◆ **Tekstfragment**
════════════════════

2.        Het recht van de Unie staat in de weg aan de toepassing van een onweerlegbaar vermoeden dat de lidstaat die verantwoordelijk is op basis van artikel 3, lid 1, van verordening nr. 343/2003 tot vaststelling van de criteria en instrumenten om te bepalen welke lidstaat verantwoordelijk is voor de behandeling van een asielverzoek dat door een onderdaan van een derde land bij een van de lidstaten wordt ingediend, de grondrechten van de Europese Unie eerbiedigt.

De artikelen 1, 18 en 47 van het Handvest van de grondrechten van de Europese Unie leiden niet tot een ander antwoord dan het hierboven vermelde antwoord.

(cf. punten 105, 115, dictum 2‑3)

════════════════════

◆ **Aangeleverde rijen**
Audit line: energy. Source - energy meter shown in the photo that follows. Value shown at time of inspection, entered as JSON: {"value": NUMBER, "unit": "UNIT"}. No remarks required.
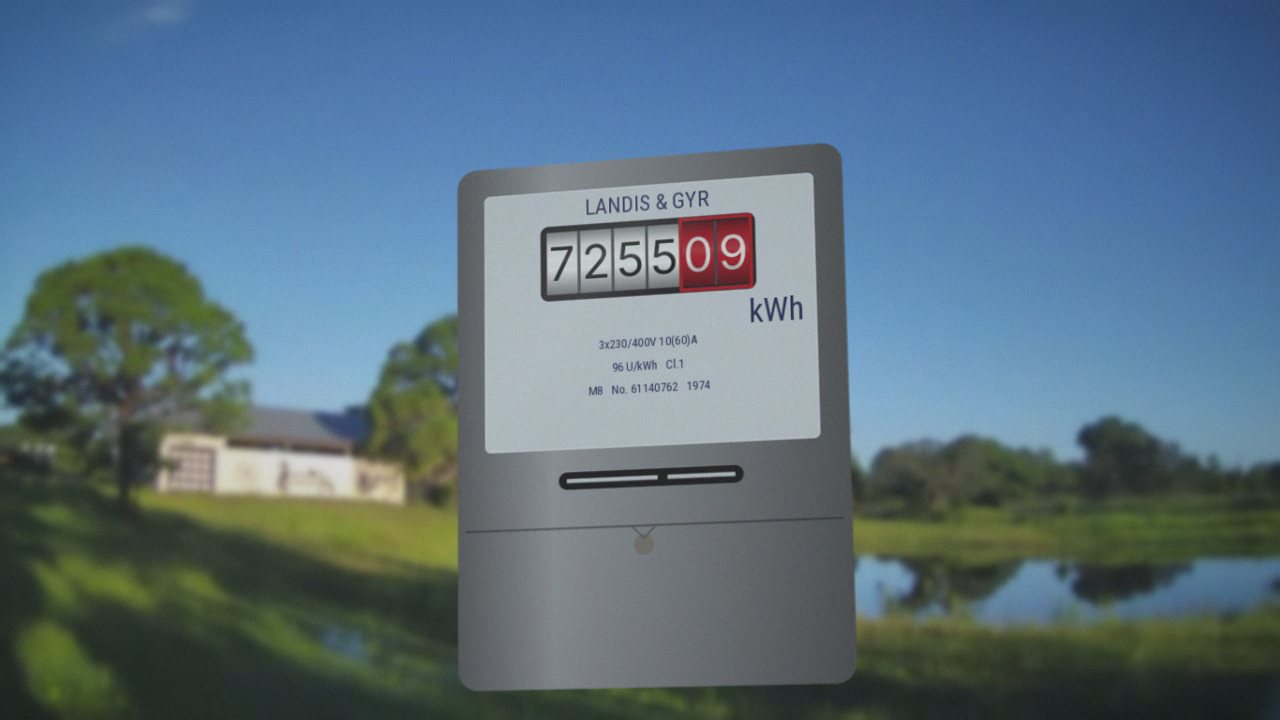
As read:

════════════════════

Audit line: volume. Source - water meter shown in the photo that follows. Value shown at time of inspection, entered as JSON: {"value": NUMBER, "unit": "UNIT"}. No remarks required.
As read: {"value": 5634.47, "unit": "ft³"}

════════════════════

Noem alle artikelen van het Handvest van de grondrechten van de Europese Unie die in het tekstfragment worden genoemd.

Artikel 1, artikel 18 en artikel 47.